We have a deal for now. I remind him of small details and he shows me the bigger picture. I pretend to be patient with his fantasy of living on a large farm and rearing horses one day. He pays attention when I show him the family of squirrels who have made a home on the ledge above the AC in our room.
The difference between Afzal and me is that he is the only son in an Indian family and I am the only daughter in an Indian family. He takes what he needs, knows how to allocate chores to others, receives love without having trust issues, and has the raw confidence that the world will offer him what he seeks.
Not having acquired any of these skills when I was being raised to be a good woman, I used to find him very odd in our early years. I am still sceptical, but having seen the long-term benefits of his way of being, I have agreed to copy them.
“Shabaash,” he sometimes says to me when he catches me at it. Even if it means I have learnt to ask him to do the work that he cannot even see needs to be done, until I have placed it right in front of him.
“Not so shabaash,” he feels at other times when my behaving like him makes him less comfortable.
Copying his authoritative ways makes me more relaxed and less grumpy. Copying my role of paying attention to the details has the reverse effect on him.
“I have become like you,” he complains with exasperation. “I used to be so happy and blind. Now I can see too much. I don’t know what good it does.”
I keep quiet in response.
I scoff at the patriarchal hierarchies that he is trained to honour within the family and in the world, because there is no place for women and children in that pecking order. I have first-hand experience of how systems silence women, and invisibilize the needs of children and the poor. Not being a beneficiary, I reject and rebel against it.

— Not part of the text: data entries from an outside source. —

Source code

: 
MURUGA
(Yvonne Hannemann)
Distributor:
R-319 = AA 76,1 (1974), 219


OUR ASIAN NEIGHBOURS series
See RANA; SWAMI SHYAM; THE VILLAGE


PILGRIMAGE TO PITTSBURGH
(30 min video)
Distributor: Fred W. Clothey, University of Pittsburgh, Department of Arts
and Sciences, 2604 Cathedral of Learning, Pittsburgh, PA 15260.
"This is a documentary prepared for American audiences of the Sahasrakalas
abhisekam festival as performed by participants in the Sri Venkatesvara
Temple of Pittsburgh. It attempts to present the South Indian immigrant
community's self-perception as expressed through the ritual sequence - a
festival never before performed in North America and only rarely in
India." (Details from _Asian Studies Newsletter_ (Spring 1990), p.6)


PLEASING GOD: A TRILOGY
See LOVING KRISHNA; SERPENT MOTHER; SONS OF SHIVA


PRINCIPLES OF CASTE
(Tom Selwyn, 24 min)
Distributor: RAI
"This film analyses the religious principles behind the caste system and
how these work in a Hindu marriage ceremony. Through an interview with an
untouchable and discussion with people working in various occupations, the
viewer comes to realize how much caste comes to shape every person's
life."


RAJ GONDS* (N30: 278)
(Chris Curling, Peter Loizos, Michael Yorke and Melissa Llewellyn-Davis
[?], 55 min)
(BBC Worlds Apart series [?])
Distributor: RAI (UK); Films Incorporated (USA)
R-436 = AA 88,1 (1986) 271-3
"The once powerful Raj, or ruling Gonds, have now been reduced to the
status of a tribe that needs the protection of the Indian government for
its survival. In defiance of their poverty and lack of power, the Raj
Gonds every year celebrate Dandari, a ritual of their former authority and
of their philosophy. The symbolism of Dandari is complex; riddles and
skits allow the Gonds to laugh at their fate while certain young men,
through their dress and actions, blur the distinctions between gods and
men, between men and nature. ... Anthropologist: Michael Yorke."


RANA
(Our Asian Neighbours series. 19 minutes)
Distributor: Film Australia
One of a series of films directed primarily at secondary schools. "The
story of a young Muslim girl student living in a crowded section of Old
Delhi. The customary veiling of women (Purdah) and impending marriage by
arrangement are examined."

On the other hand, the big city hierarchies and snobberies that I am trained to participate in, exclude people like him and he is very good at calling out their injustice and hypocrisy.
Often it gets tiresome and we crave the comfort of the familiar. We long to return to the reassurance of groups, languages, jokes and etiquette that we grew up with.
This is a mountain every relationship learns to climb. Not having anticipated it, it is hard to stay even-tempered as we run out of breath and wonder if it is just simpler to return to base rather than keep trekking towards the unknown with this disagreeable person next to us.
We know that we must be equals in our relationship but our upbringing and gender conditioning hasn’t quite prepared us for it. The world has raised us with different expectations. Every day it treats men and women in unequal ways. We find our needs pitted against each other’s. We had thought love would mean always being on the same side. Love demands confrontation.
As the years pass, we learn to differentiate between situations that divide us and those where we are fighting to stay together. Collectively, we want to create a world that has scale, comfort, peace and justice—both for us to keep and to share. A world in which we have discovered how to make love work.
“Why do you like to remember so much?” he asks me.
“I want to reconcile,” I say. “I want to make sense. I want to understand and accept ourselves for who we are.”
“It’s 6 in the evening,” he says. “Go out and cycle aimlessly. Come back for tea when you are relaxed. Or tired.”
He is reminding me to be less like me and more like him. For the sake of the country, I agree.
Natasha Badhwar is a film-maker, media trainer and mother of three.